**Lista de tarefas:**
1) Segundo o trecho sobre O Enigma Chinês, em que ano saiu a primeira edição do livro?
2) Transcreva do trecho sobre O Enigma Chinês tudo o que vai desde "Muitos marxistas consideravam" até "e de pobreza.".
3) Dê seguimento ao trecho sobre O Enigma Chinês a partir do ponto em que ele termina.

**Trecho:**
§ §
A primeira edição de O Enigma Chinês, Capitalismo ou Socialismo, foi lançada em 1987. Ou seja, nove anos após os reajustamentos decorrentes da revolução cultural chinesa e da abertura da China aos investimentos estrangeiros, e sete anos após o início das reformas em seu sistema socialista. Talvez por essa proximidade temporal, tal ensaio tenha sido encarado com o mesmo ceticismo com que a China era vista naquele momento.
Muitos marxistas consideravam inconcebível que o socialismo comportasse a convivência da propriedade social com a propriedade privada para desenvolver as forças produtivas. E os ideólogos da burguesia não concebiam que tal convivência e tal dualidade continuassem sendo chamadas de socialismo.
Vinte e sete anos depois, com o lançamento da segunda edição de O Enigma Chinês pela Editora da Fundação Perseu Abramo, não se pode dizer que aquelas convivência e dualidade, aparentemente esdrúxulas, tenham sido superadas. Mas deve-se reconhecer que a China promoveu dois saltos até então desconhecidos na história. Elevou-se à condição de segunda potência econômica mundial, sem contar com qualquer exploração colonial e semicolonial complementar. E retirou 800 milhões de pessoas do nível de miséria e de pobreza.
§ §
**Entradas fornecidas:**
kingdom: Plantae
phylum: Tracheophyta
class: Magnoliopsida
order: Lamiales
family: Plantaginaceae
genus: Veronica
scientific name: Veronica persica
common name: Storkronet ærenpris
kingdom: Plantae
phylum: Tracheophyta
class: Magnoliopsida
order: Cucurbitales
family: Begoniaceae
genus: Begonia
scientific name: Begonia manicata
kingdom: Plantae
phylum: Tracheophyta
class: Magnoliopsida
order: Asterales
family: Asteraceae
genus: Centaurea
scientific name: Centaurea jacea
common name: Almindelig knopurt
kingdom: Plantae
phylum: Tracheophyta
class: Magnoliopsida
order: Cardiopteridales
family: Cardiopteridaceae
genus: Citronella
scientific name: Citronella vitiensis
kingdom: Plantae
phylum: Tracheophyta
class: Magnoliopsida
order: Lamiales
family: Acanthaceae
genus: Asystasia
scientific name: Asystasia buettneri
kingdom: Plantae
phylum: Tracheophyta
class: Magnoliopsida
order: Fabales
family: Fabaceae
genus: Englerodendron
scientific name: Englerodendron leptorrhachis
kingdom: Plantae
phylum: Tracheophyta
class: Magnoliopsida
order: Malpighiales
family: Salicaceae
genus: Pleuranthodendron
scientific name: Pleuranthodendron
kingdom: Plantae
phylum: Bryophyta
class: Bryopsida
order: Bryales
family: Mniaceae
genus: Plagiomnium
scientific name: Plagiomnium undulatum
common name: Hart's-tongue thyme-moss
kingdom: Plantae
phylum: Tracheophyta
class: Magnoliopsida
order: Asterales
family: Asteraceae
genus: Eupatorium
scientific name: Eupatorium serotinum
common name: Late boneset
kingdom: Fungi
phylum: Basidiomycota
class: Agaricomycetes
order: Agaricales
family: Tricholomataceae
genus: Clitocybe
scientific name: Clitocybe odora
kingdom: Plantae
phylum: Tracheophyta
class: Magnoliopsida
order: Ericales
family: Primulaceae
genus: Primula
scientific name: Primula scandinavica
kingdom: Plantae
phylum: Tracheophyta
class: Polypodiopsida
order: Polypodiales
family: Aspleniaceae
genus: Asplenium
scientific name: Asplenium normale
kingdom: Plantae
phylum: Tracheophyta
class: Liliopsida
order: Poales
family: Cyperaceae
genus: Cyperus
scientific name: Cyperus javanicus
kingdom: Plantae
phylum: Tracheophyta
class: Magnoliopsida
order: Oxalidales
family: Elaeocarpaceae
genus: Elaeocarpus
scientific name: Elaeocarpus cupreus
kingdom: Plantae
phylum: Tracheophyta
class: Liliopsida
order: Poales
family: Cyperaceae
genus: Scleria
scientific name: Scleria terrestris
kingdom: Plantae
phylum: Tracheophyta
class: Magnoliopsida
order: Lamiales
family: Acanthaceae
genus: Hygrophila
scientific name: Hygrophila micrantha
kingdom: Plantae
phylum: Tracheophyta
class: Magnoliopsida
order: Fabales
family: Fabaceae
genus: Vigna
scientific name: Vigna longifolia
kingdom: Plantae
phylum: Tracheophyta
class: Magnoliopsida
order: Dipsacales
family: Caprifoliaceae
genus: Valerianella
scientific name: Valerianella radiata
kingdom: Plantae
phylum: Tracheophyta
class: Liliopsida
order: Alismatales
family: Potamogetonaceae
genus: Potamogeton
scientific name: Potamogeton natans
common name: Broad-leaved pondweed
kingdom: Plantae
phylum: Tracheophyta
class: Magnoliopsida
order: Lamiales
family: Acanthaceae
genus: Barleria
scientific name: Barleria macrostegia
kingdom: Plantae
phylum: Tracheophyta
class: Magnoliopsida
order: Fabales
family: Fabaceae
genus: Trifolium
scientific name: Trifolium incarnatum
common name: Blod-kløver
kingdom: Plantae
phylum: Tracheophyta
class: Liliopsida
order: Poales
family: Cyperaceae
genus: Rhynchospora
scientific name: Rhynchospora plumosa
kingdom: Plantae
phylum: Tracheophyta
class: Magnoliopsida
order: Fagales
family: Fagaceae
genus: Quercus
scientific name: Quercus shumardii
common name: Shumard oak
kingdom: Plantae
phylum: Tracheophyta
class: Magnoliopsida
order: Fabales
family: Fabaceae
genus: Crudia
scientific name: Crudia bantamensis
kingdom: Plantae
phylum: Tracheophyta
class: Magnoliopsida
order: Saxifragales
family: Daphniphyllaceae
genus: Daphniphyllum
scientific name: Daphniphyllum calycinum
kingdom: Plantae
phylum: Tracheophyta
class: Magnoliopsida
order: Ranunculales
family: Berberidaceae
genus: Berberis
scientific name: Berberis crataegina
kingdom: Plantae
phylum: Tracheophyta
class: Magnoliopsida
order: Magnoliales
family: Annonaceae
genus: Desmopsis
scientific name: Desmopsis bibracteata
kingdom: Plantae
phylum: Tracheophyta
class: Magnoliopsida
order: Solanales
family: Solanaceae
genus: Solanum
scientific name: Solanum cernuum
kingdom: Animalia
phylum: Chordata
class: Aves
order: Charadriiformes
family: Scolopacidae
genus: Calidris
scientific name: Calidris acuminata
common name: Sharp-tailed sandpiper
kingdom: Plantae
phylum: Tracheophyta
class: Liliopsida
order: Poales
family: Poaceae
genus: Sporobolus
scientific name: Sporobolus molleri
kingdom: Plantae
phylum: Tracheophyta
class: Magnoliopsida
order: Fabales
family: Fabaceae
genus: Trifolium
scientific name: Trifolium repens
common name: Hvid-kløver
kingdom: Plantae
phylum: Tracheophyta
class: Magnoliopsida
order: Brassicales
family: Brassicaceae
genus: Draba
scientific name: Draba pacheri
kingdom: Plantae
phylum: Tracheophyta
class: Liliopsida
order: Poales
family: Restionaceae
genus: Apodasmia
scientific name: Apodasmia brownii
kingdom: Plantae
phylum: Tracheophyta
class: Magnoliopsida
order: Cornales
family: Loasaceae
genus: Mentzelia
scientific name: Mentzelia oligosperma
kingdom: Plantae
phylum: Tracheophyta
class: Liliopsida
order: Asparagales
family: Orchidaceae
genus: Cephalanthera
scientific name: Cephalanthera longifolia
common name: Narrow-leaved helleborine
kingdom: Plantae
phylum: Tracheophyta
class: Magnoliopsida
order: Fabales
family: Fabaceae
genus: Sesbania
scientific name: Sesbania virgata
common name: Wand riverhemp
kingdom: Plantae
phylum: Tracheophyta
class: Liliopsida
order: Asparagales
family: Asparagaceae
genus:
§ §
**Resultados por tarefa:**
1) Em 1987.

2)
Muitos marxistas consideravam inconcebível que o socialismo comportasse a convivência da propriedade social com a propriedade privada para desenvolver as forças produtivas. E os ideólogos da burguesia não concebiam que tal convivência e tal dualidade continuassem sendo chamadas de socialismo.
Vinte e sete anos depois, com o lançamento da segunda edição de O Enigma Chinês pela Editora da Fundação Perseu Abramo, não se pode dizer que aquelas convivência e dualidade, aparentemente esdrúxulas, tenham sido superadas. Mas deve-se reconhecer que a China promoveu dois saltos até então desconhecidos na história. Elevou-se à condição de segunda potência econômica mundial, sem contar com qualquer exploração colonial e semicolonial complementar. E retirou 800 milhões de pessoas do nível de miséria e de pobreza.

3)
Talvez bastasse isso para justificar a nova edição de O Enigma Chinês. Mas a comparação de suas previsões com o atual estágio de desenvolvimento da China, assim como a retomada da discussão sobre os problemas teóricos e práticos envolvidos em sua experiência de socialismo de mercado, provavelmente sejam úteis a todos aqueles que têm o socialismo como horizonte viável.
Afinal, a China iniciou suas reformas num momento de problemas e mudanças globais profundas. Ela acabara de sair da prolongada revolução cultural, através da qual tentara desenvolver as forças produtivas com a participação direta das grandes massas do povo. Osocialismo de tipo soviético apresentava sinais evidentes de fadiga. Derrotado no Vietnã, o imperialismo norte-americano realizavam reajustes em sua Guerra Fria contra o comunismo e, em conjunto com a Europa, propagavam seu ingresso numa suposta era pós-industrial e noconsenso neoliberal da globalização capitalista.
Ou seja, o capitalismo desenvolvido realizava um grande realinhamento estratégico e reestruturava seu processo produtivo, com a incorporação das ciências e tecnologias como novas forças produtivas, e a consequente queda da taxa média de lucro, que o empurrava à globalização, ou mundialização, prevista por Marx.
A China esgotara, na prática da luta social da revolução cultural, algumas das principais teorias em voga a respeito da construção socialista. Primeiro, a ideia de que seria possível realizar tal construção apenas com a participação de formas de propriedade estatais e coletivas. Segundo, a de que seria possível desenvolver as forças produtivas sem a necessidade do mercado. Terceiro, que seria possível implantar a igualdade desde o início.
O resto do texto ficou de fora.